On Thanksgiving: “Thanksgiving Day, a function which originated in New England two or three centuries ago when those people recognized that they really had something to be thankful for — annually, not oftener — if they had succeeded in exterminating their neighbors, the Indians, during the previous twelve months instead of getting exterminated by their neighbors the Indians. Thanksgiving Day became a habit, for the reason that in the course of time, as the years drifted on, it was perceived that the exterminating had ceased to be mutual and was all on the white man’s side, consequently on the Lord’s side, consequently it was proper to thank the Lord for it.”

On the rich: “The world believes that the elder Rockefeller is worth a billion dollars,” Twain said. “He pays taxes on two million and a half.”

“The multimillionaire disciples of Jay Gould — that man who in his brief life rotted the commercial morals of this nation and left them stinking when he died — have quite completely transformed our people from a nation with pretty high and respectable ideals to just the opposite of that; that our people have no ideals now that are worthy of consideration; that our Christianity which we have always been so proud of — not to say vain of — is now nothing but a shell, a sham, a hypocrisy; that we have lost our ancient sympathy with oppressed peoples struggling for life and liberty; that when we are not coldly indifferent to such things we sneer at them, and that the sneer is about the only expression the newspapers and the nation deal in with regard to such things.”

Sex and politics aside, Hirst says Twain continues to resonate because he’s so funny. Smith points out that he was simply astonishingly gifted and even his hastily crafted letters show an effortless, inimitable ability to express emotion.

Money from the sale of the autobiography will flow to the UC Press and the administrators on Twain’s estate. Twain has no surviving family, Griffin notes, “just lawyers.” But, eventually, some of it may flow back to the Project, which is working on volumes two and three.
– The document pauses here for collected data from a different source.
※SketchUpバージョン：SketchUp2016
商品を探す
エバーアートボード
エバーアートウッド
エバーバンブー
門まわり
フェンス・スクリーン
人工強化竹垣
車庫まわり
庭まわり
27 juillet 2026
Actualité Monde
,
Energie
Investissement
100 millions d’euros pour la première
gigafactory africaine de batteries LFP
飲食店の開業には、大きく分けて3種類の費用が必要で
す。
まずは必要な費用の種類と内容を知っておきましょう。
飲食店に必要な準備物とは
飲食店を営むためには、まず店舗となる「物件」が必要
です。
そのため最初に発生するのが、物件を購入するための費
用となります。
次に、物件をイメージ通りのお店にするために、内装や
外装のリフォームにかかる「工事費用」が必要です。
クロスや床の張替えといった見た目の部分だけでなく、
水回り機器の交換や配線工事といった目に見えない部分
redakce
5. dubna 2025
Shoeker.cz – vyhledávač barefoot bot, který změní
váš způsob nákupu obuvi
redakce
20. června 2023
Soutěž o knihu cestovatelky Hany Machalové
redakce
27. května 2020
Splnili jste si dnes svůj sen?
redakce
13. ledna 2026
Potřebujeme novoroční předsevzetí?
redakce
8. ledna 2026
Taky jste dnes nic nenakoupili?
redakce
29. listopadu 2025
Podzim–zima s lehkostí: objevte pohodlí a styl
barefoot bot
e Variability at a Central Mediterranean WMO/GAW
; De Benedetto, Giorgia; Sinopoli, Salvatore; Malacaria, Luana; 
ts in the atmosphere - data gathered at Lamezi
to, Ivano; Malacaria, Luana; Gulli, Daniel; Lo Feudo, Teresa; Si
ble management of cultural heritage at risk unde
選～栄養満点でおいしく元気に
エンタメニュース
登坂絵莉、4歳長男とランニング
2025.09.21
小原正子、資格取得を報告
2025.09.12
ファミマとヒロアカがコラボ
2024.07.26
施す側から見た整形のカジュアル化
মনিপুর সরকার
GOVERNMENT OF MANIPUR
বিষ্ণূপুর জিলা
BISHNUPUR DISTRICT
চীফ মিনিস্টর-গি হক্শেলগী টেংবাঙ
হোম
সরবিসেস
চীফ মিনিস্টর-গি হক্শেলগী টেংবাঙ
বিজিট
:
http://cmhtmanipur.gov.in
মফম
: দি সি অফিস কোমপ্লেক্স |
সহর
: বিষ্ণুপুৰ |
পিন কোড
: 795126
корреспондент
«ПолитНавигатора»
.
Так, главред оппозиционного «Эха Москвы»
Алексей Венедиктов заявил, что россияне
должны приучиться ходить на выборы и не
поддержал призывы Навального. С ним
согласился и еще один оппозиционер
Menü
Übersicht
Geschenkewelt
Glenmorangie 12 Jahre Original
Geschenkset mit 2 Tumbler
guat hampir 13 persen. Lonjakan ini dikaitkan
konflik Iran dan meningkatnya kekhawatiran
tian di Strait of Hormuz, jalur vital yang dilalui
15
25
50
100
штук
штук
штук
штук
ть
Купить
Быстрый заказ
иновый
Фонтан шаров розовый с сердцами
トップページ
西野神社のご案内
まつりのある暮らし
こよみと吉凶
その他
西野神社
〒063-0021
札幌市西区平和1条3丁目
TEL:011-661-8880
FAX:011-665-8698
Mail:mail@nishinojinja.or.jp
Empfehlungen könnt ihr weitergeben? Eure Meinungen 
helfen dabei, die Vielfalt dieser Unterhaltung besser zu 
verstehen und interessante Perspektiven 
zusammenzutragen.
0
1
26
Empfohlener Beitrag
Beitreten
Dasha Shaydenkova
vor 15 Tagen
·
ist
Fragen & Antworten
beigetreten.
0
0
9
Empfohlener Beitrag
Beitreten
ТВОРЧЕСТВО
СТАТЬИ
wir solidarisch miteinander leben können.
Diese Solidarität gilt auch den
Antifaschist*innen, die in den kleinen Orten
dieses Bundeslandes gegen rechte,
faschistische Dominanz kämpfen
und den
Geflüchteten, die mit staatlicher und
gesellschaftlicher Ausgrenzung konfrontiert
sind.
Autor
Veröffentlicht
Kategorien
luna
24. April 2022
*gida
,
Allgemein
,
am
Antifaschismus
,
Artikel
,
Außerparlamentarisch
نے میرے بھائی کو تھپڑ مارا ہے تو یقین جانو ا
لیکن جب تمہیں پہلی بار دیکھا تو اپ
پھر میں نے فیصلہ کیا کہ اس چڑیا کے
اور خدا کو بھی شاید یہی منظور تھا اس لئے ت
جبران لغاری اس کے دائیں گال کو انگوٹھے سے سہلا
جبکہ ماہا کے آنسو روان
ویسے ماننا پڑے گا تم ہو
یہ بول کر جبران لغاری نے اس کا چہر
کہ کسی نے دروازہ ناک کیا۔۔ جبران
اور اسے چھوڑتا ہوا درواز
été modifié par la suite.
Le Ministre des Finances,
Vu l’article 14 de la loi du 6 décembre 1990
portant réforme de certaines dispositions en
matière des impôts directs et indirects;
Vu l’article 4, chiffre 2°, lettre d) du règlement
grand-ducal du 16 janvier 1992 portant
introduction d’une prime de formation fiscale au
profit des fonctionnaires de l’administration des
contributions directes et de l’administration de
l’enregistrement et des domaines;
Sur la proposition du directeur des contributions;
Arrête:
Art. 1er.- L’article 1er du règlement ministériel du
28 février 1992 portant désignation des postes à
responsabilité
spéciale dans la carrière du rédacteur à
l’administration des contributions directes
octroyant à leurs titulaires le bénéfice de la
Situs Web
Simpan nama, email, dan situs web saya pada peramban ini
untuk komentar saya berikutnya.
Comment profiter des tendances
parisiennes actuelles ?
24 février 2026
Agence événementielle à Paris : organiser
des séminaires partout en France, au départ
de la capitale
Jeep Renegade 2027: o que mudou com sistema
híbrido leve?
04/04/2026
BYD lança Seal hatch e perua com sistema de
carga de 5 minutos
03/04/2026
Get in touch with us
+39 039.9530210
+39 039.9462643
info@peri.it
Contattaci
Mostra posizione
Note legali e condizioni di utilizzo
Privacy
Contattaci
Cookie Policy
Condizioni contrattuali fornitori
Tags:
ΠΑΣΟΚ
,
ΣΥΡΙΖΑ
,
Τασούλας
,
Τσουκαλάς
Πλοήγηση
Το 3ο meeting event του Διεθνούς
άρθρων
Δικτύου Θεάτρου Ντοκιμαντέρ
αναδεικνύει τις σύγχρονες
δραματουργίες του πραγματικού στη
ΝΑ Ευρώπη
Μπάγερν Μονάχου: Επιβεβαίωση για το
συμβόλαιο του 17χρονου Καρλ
Asked what Twain might think of the Project and all the attention he’s getting, Smith says he would be pleased. “He was not a modest person who shrank from the limelight,” she said. “He would have been very gratified to know that one hundred years from now his work was getting such attention. He clearly expected there to be interest at five hundred years. Some passages that talk about Christianity say, ‘This should be printed in 2406.’

“He also stated that by the fifth edition, the whole of the Autobiography can go unexpurgated,” Smith continued. “Now, any author that’s expecting five editions of his work one hundred years after his death is cheeky. But justifiable, as it turns out.”